Microsoft has announced a $10 billion investment in Japan, covering AI and cloud infrastructure, national cybersecurity capacity, and a commitment to train one million AI engineers and developers in the country by 2030. The announcement came following a Friday meeting in Tokyo between Microsoft president and vice chairman Brad Smith and Japanese Prime Minister Sanae Takaichi, and was confirmed in a statement on the Microsoft website.
The package is separate from the company’s previous $2.9 billion commitment to Japan made in April 2024, and will be deployed over the next four years.
Infrastructure Built on Japanese Terms
At the center of the investment is a partnership with Japanese companies Sakura Internet and SoftBank to expand cloud and AI infrastructure through Microsoft’s Azure platform, with GPU-based compute supplied by the Japanese partners. The arrangement includes a commitment that data processing will remain within Japan — a condition that Microsoft framed as essential for supporting the development of Japan’s own large language models.
Markets responded immediately to the news. Sakura Internet’s stock climbed sharply in the hours following the announcement, reflecting investor confidence in the company’s newly elevated position within Japan’s AI supply chain.
Cybersecurity and the National Police Agency
Alongside the infrastructure commitments, Microsoft announced an expansion of its existing collaboration with Japan’s National Police Agency, directed at strengthening the country’s national cybersecurity posture. The move connects the commercial investment to Japan’s broader concerns around critical infrastructure protection — a priority that has grown significantly as AI systems become embedded in government and enterprise operations.
A Million AI Engineers by 2030
The workforce dimension of the package involves partnerships with Fujitsu, Hitachi, NEC, NTT Data, and SoftBank to develop AI talent across the country. The 2030 target of one million trained engineers and developers reflects the scale of the challenge Japan faces: the country is projected to confront a shortfall of 3.2 million AI and robotics workers by 2040.
Microsoft’s previous Japan investment has already enabled more than 3.4 million people to build AI skills, the company said, positioning this new commitment as an acceleration rather than a new start.
Smith characterized the investment as a long-term structural commitment. “We are bringing the world’s best technology, building secure and reliable infrastructure on Japan’s terms, and helping equip its workforce to accelerate productivity and innovation across its economy,” he said in the statement.
Prime Minister Takaichi offered an equally direct endorsement: “We welcome the plan because it will raise Japan’s growth potential, deal with the issue of data sovereignty and boost human resources.”
One Week, Three Countries
The Tokyo announcement was the most significant stop in a week of back-to-back investment disclosures across Asia.
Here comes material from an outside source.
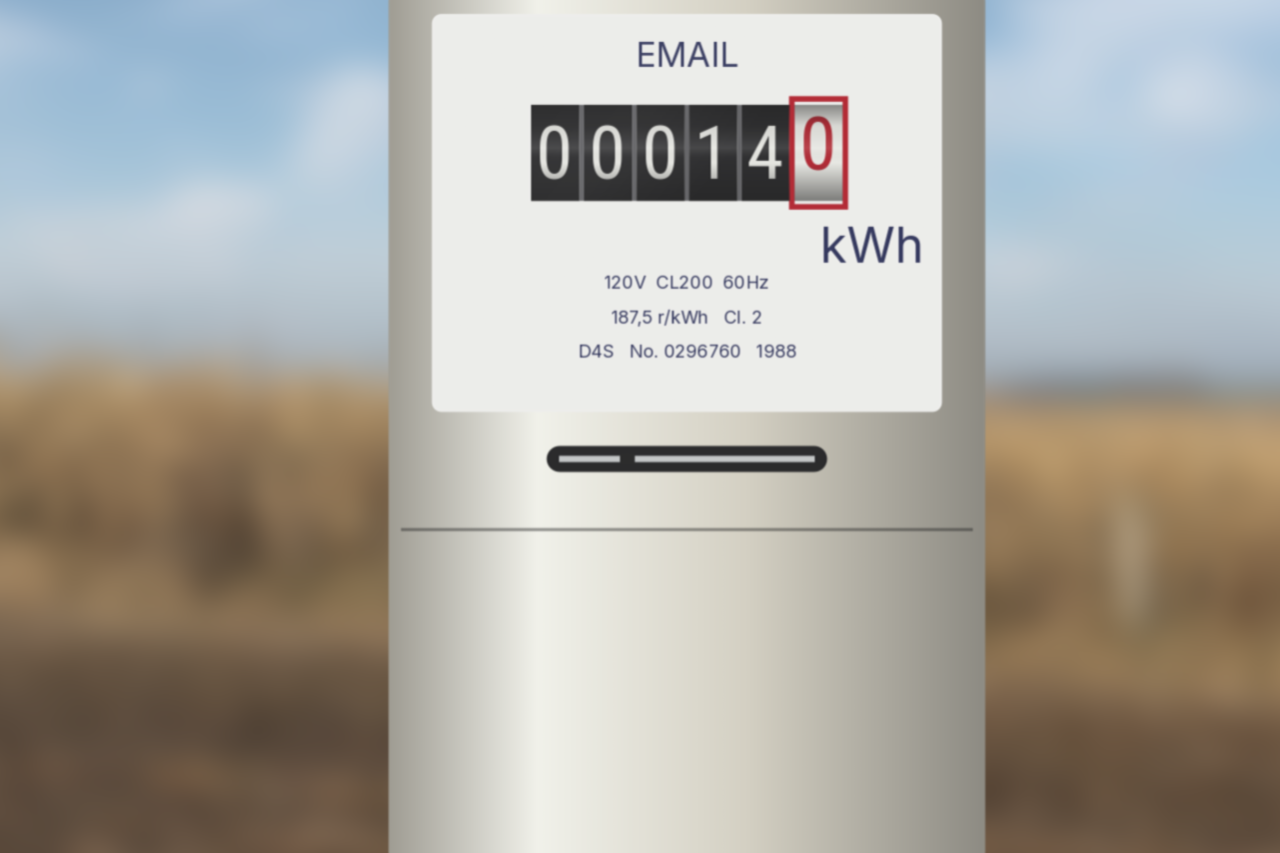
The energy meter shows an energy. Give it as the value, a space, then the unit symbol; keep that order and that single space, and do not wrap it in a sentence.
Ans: 14.0 kWh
Smith had traveled to Bangkok earlier in the week, where he met with Prime Minister Anutin Charnvirakul and revealed a $1 billion commitment to Thailand’s AI and cloud infrastructure buildout. From there he moved to Singapore, where Microsoft confirmed a $5.5 billion investment to expand AI capabilities in the city-state.
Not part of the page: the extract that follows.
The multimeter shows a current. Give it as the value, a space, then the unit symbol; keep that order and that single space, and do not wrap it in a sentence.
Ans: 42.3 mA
Taken together, the three announcements represent more than $16.5 billion in regional AI infrastructure commitments from a single company in a single week — a scale of investment that signals how aggressively major technology players are moving to establish infrastructure dominance in Asia ahead of the next wave of enterprise AI adoption.
For Japan specifically, the combination of sovereign data processing, cybersecurity partnership with national law enforcement, and workforce development at scale makes this more than a commercial infrastructure deal. It is a template for how large technology companies are negotiating their position in markets where AI adoption is accelerating but where governments are equally focused on maintaining control over the systems that underpin it.